I may be very mistaken here, but as far as I understand the other option would have been to use widened operands (i.e. `v4i8` widened to `v16i8`). This would in turn cause the result type to be widened as well (i.e. in the same scenario `v4i32` might have had to be widened to `v16i32`). The result type might now become too wide, requiring it to be split, which would split the operands, creating a legalization cycle and/or an assertion failure down the line (when I tried to remove sign extension just now I triggered an assertion because a mask and operands of `VSELECT` have different number of arguments, but I believe that I had also run into the described legalization cycle before).

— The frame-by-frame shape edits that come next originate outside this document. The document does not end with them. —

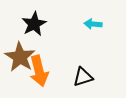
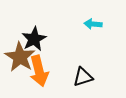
black star: moved 15 px down
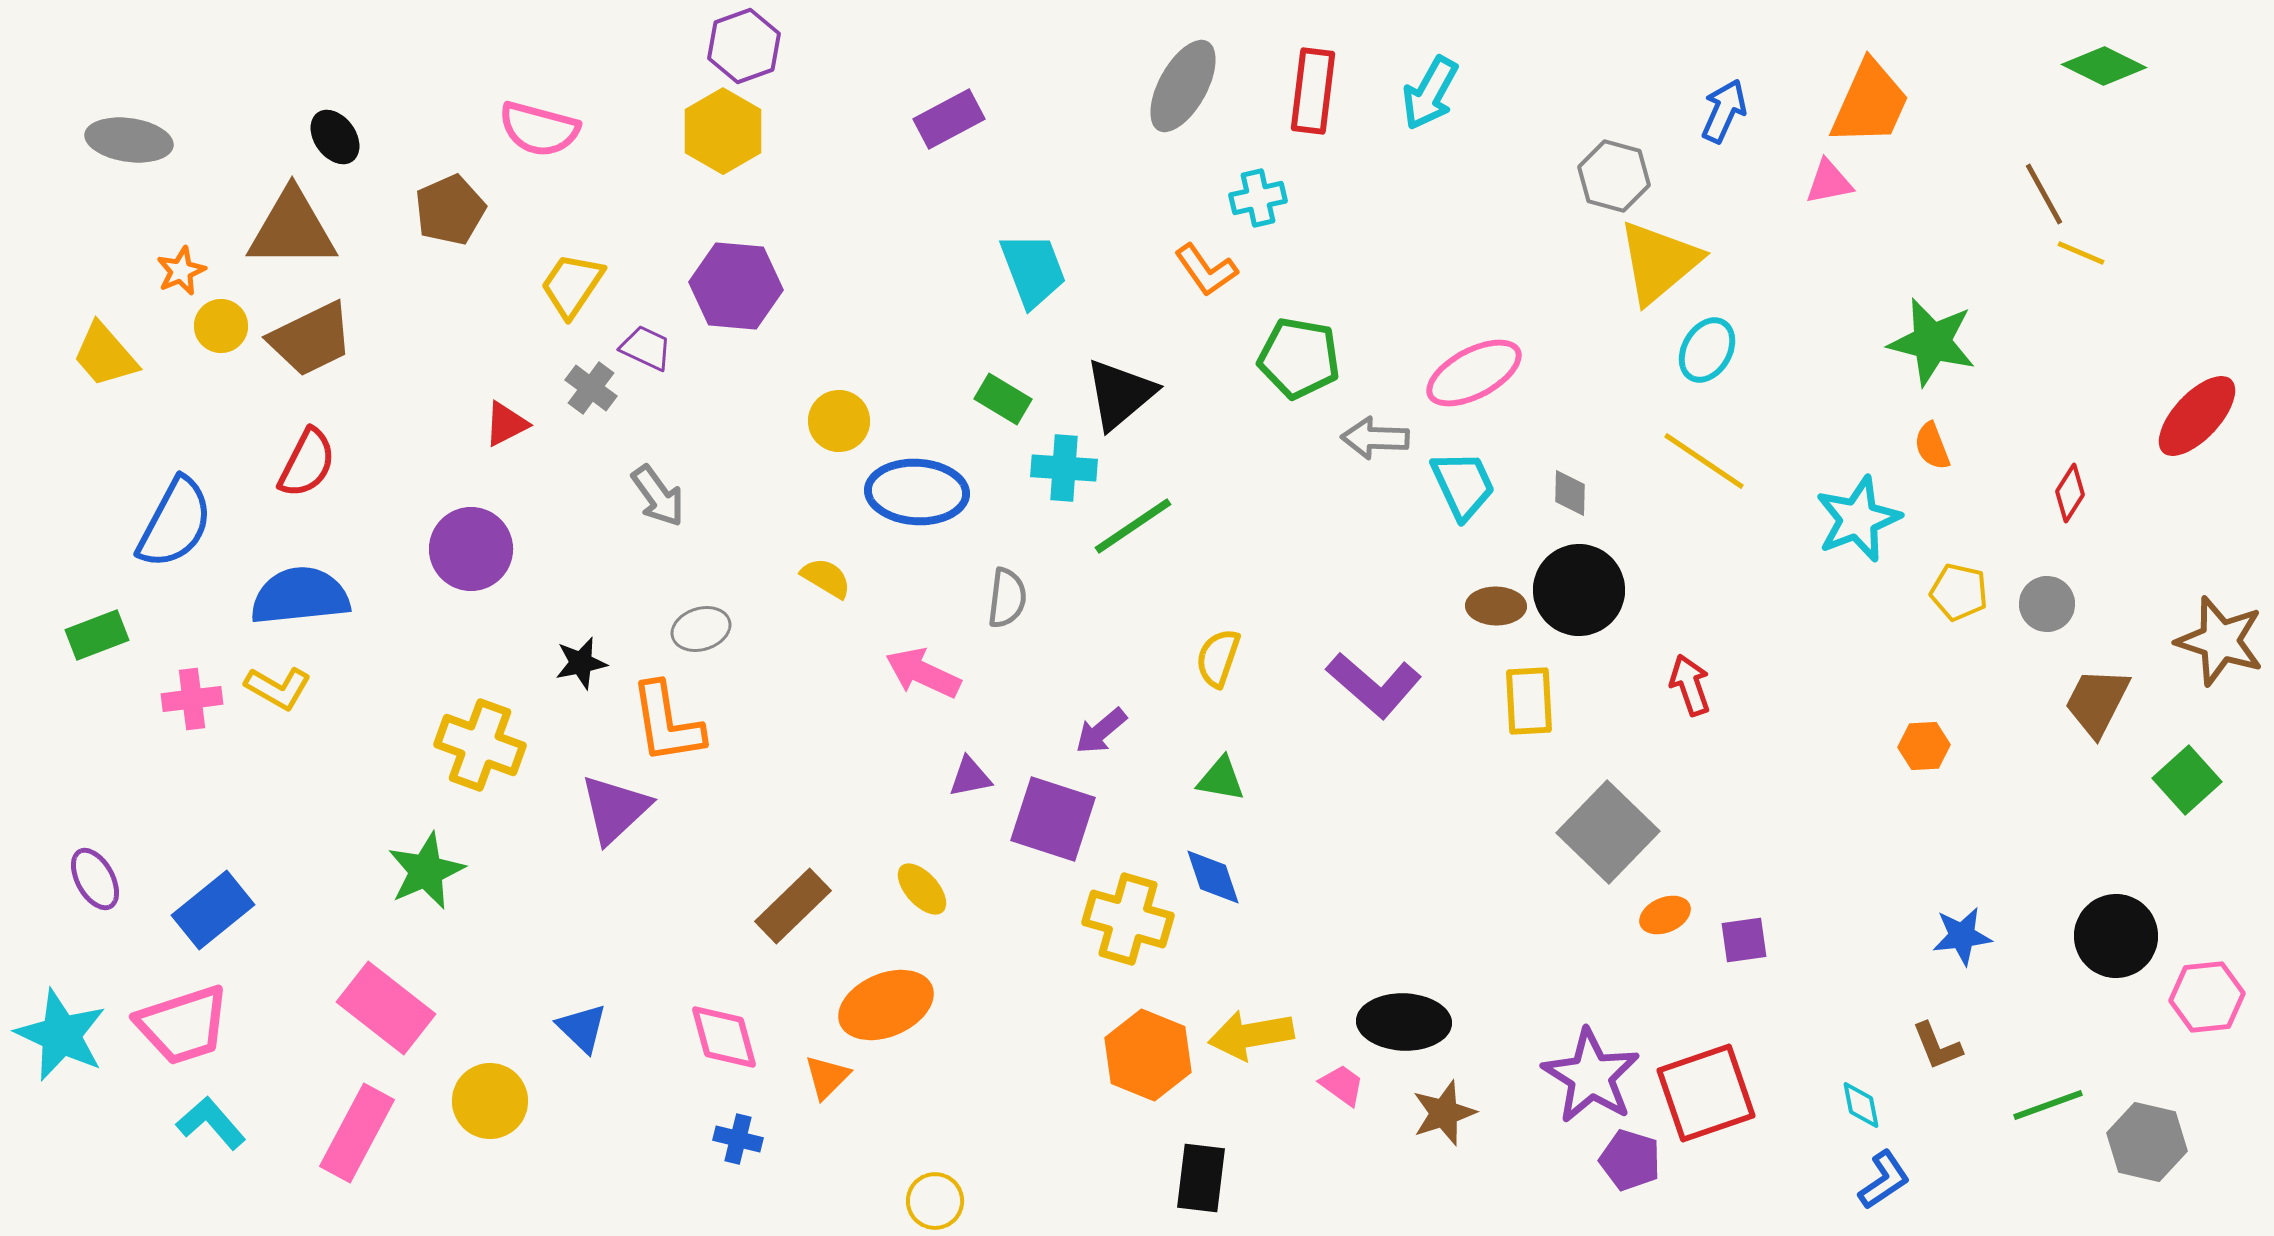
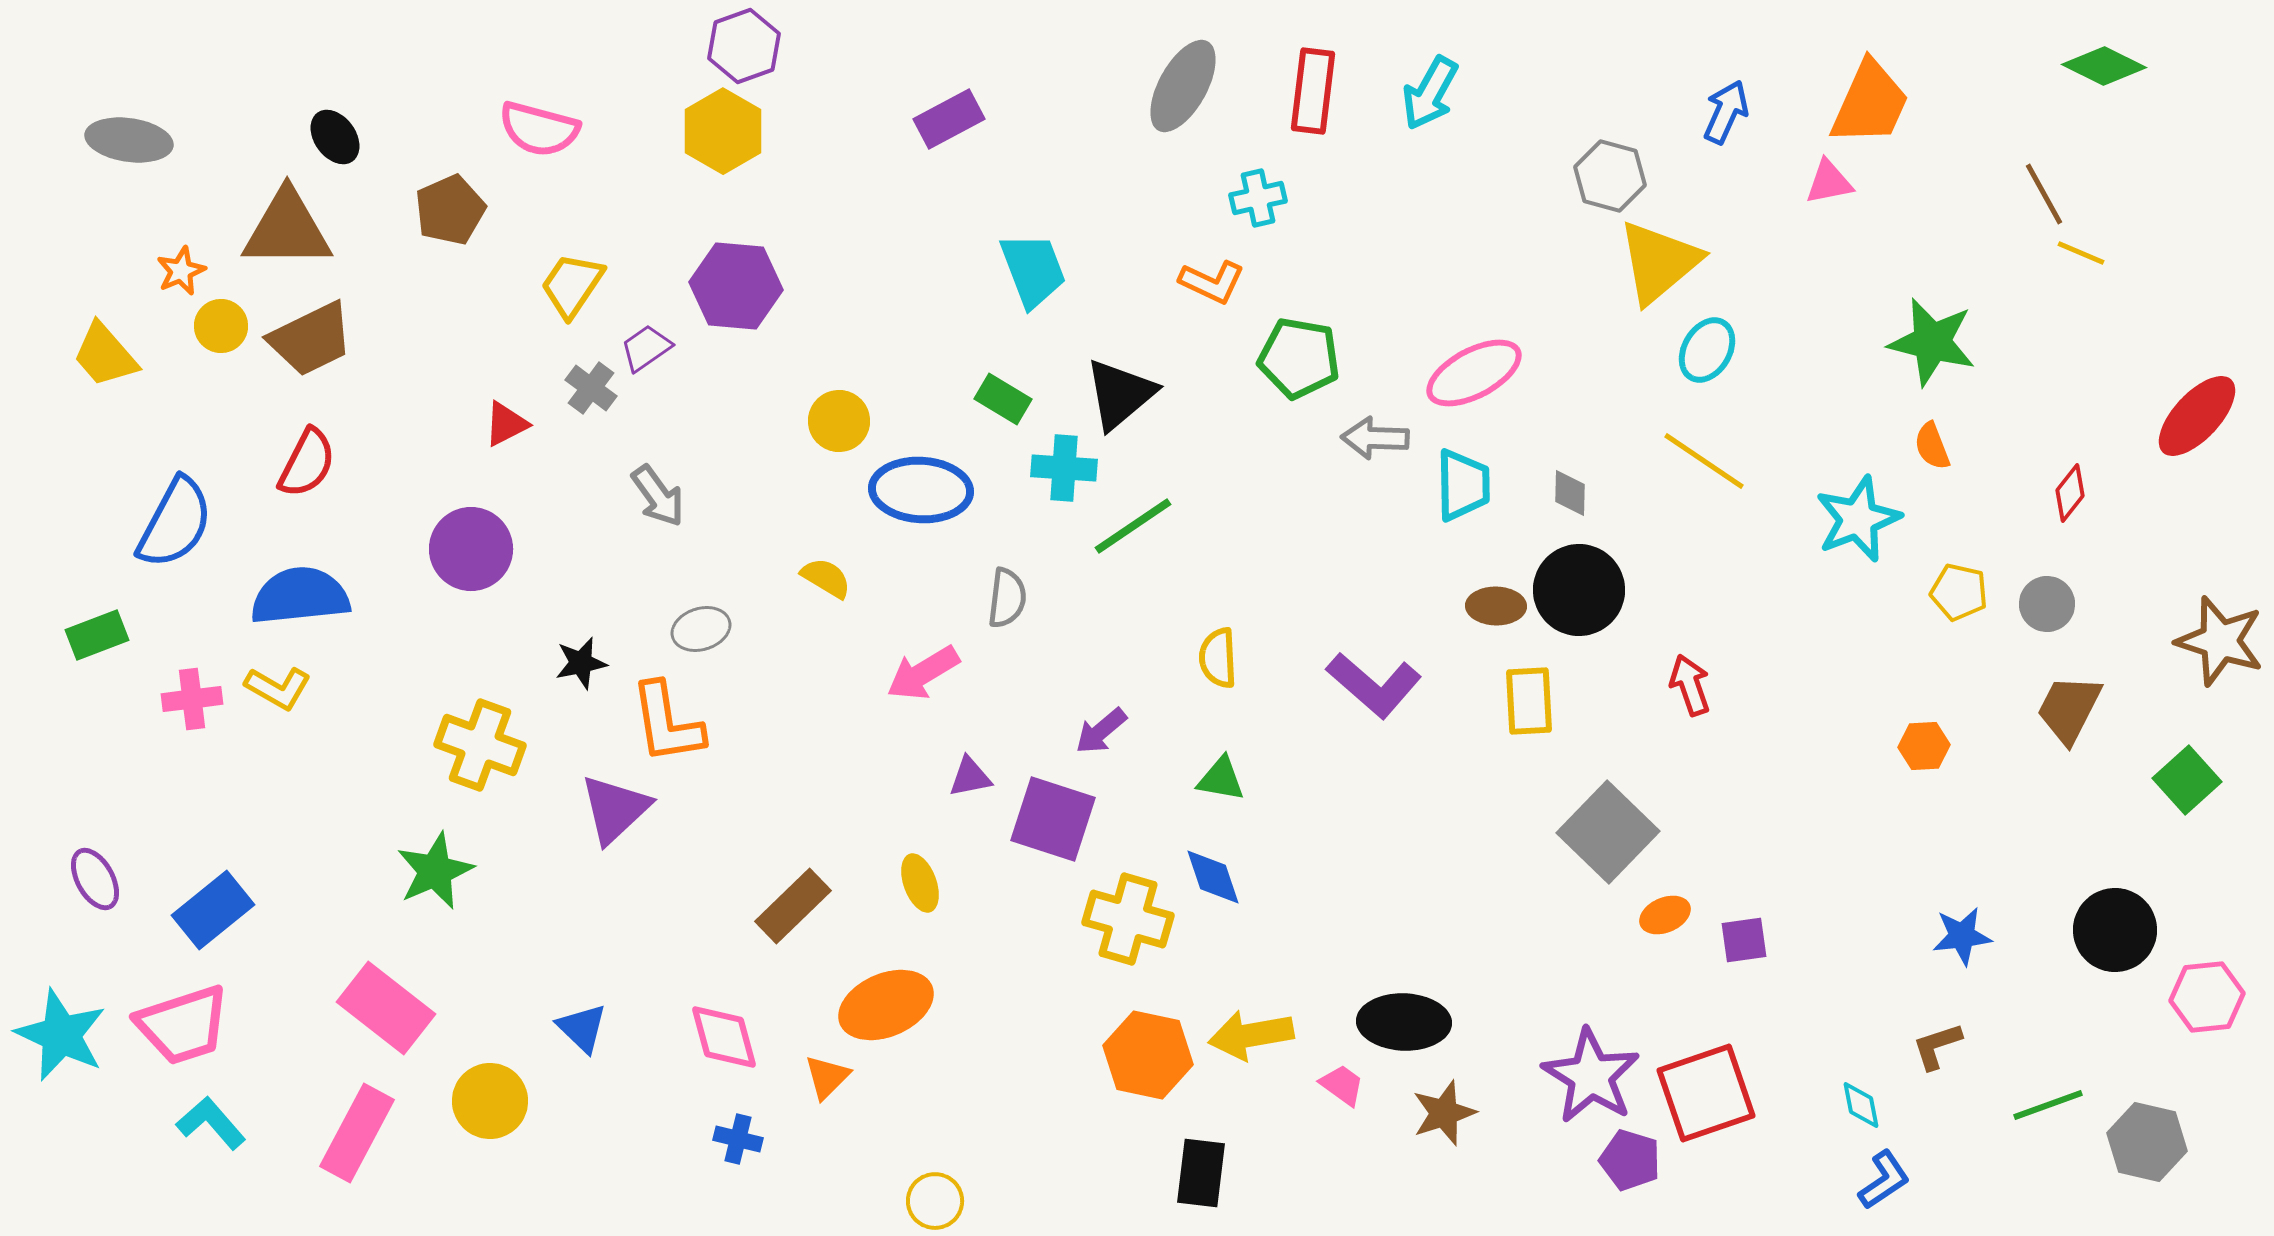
blue arrow at (1724, 111): moved 2 px right, 1 px down
gray hexagon at (1614, 176): moved 4 px left
brown triangle at (292, 229): moved 5 px left
orange L-shape at (1206, 270): moved 6 px right, 12 px down; rotated 30 degrees counterclockwise
purple trapezoid at (646, 348): rotated 60 degrees counterclockwise
cyan trapezoid at (1463, 485): rotated 24 degrees clockwise
blue ellipse at (917, 492): moved 4 px right, 2 px up
red diamond at (2070, 493): rotated 6 degrees clockwise
yellow semicircle at (1218, 658): rotated 22 degrees counterclockwise
pink arrow at (923, 673): rotated 56 degrees counterclockwise
brown trapezoid at (2097, 702): moved 28 px left, 7 px down
green star at (426, 871): moved 9 px right
yellow ellipse at (922, 889): moved 2 px left, 6 px up; rotated 22 degrees clockwise
black circle at (2116, 936): moved 1 px left, 6 px up
brown L-shape at (1937, 1046): rotated 94 degrees clockwise
orange hexagon at (1148, 1055): rotated 10 degrees counterclockwise
black rectangle at (1201, 1178): moved 5 px up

If we just extract the subvector from a widened operand without sign-extending it, we wouldn't actually widen the operand at all, i.e. the sequence of type changes might look like `v4i8` (original type) -> `v16i8` (widened type) -> `v4i8` (type extracted from the widened vector), which would mean that we didn't change the instruction at all and instead just ran into another cycle.

What I have decided to do instead is after we get the widened operand and extract the necessary number of elements from it, we can then sign extend this extracted vector to the type of the result of the instruction. We know that this type is legal at this stage and that the number of elements in the result and the operands must match, so the sign extension is technically valid and we have shifted the job of legalizing a vector operand with a small element size to `SIGN_EXTEND`/`ZERO_EXTEND`. Whether this is a good idea or not I am not sure and would be happy to hear your opinion on it.

https://github.com/llvm/llvm-project/pull/91871